The federal Land and Water Conservation Fund paid for state, federal and local parks without any taxes, relying on royalty money from federal oil and gas leases. Or at least it did until Republicans recently killed it by letting the funding expire.
Peter Jackson is a writer and the son of the late Washington Sen. Henry M. "Scoop" Jackson. He told KUOW’s David Hyde this decision's impact will be felt all around the country, including Washington state.
“There's barely any county in the state that that isn't affected in some way, whether it's a community pool, whether it's a county park,” Peter Jackson said. “There's the Mountains-to-Sound Greenway, Mount Rainier National Park. There's a $4 million proposal right now to help the Willapa National Wildlife Refuge.”
So no taxes. Lots of examples of special places. What do Republicans say about why they let the fund expire?
“In fairness we're talking about a minority of a minority of Republicans. In this case it’s Rob Bishop, who is the chair (of the House Natural Resources Committee) who has expressed concern that we can't even manage the lands that we currently have. But if there were a vote on reauthorization tomorrow, we would see this pass with probably 80 percent. And the original legislation when it was passed in 1964, I think it was 92-1 in the Senate.”
Do you have a sense of what this fund meant to your father?
“I think he was very proud of it. Scoop was given this chairmanship role (of the Senate Interior Committee) and immediately was hit with things like the Wilderness Act, which Frank Church helped shepherd in the Senate. But this is one of his cornerstone achievements I think as this freshman chairman of a major committee when it comes to the American West and public lands. And it was the beginning of his evolution from a conservationist ultimately to being an environmentalist later on in his career.
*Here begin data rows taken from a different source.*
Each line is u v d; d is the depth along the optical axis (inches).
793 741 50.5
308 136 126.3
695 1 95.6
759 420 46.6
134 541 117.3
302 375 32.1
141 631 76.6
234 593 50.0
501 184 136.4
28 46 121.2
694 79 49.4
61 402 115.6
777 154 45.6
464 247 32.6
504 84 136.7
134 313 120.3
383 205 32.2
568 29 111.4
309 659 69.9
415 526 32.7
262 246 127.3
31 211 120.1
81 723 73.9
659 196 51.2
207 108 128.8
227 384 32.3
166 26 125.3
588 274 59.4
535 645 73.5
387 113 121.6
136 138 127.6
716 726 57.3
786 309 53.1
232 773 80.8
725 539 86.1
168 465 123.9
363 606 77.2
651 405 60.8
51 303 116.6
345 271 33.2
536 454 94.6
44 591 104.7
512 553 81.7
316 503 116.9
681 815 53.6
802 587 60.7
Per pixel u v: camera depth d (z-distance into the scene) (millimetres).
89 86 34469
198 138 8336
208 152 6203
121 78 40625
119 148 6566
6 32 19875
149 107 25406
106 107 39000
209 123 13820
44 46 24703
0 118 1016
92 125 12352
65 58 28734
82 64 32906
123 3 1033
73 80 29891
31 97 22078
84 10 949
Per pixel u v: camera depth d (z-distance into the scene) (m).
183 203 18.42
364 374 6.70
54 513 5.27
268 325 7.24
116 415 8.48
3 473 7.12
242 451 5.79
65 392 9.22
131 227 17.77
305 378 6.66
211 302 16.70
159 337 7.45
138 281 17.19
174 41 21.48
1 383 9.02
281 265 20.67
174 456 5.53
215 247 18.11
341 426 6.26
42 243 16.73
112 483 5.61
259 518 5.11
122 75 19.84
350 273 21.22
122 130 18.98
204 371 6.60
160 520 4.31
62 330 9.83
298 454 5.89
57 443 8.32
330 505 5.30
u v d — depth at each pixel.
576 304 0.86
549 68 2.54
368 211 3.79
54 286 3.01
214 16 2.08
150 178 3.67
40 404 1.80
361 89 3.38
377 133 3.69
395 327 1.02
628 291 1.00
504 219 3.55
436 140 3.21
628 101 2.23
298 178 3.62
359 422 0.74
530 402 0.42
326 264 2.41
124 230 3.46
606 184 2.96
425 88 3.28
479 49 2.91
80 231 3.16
And what does it mean to you?
"It means a great deal because I think it shows there was a time without being too maudlin about it when government could have imagination, where you could actually get things done in in a creative way. And right now if we could ever look at something as sort of a bellwether for how far we’ve fallen, it might be the Land and Water Conservation Fund, because everyone agrees it is consistent with the public interest, everyone agrees that it's something that can be easily accessed. What's more egalitarian than public lands?"
So what the funds expiration mean for the future of these public places?
"It actually is pretty grave. I think a lot of us were sort of (thinking) of course this couldn't actually expire. I mean it is our trademark land and conservation program here in the United States. Now states that do want to protect these lands, states that want to help, for example, the Pacific Crest Trail maintenance are going to have to go to taxpayers and taxpayers already feel overburdened on these things. And smaller communities feel overburdened on these things. So again you don't want to become too grim about it. But there has to be some kind of groundswell among Americans, both conservative and liberal, that this is such a public good that we have to demand of our lawmakers that they do take action on it."
These excerpts were edited for clarity.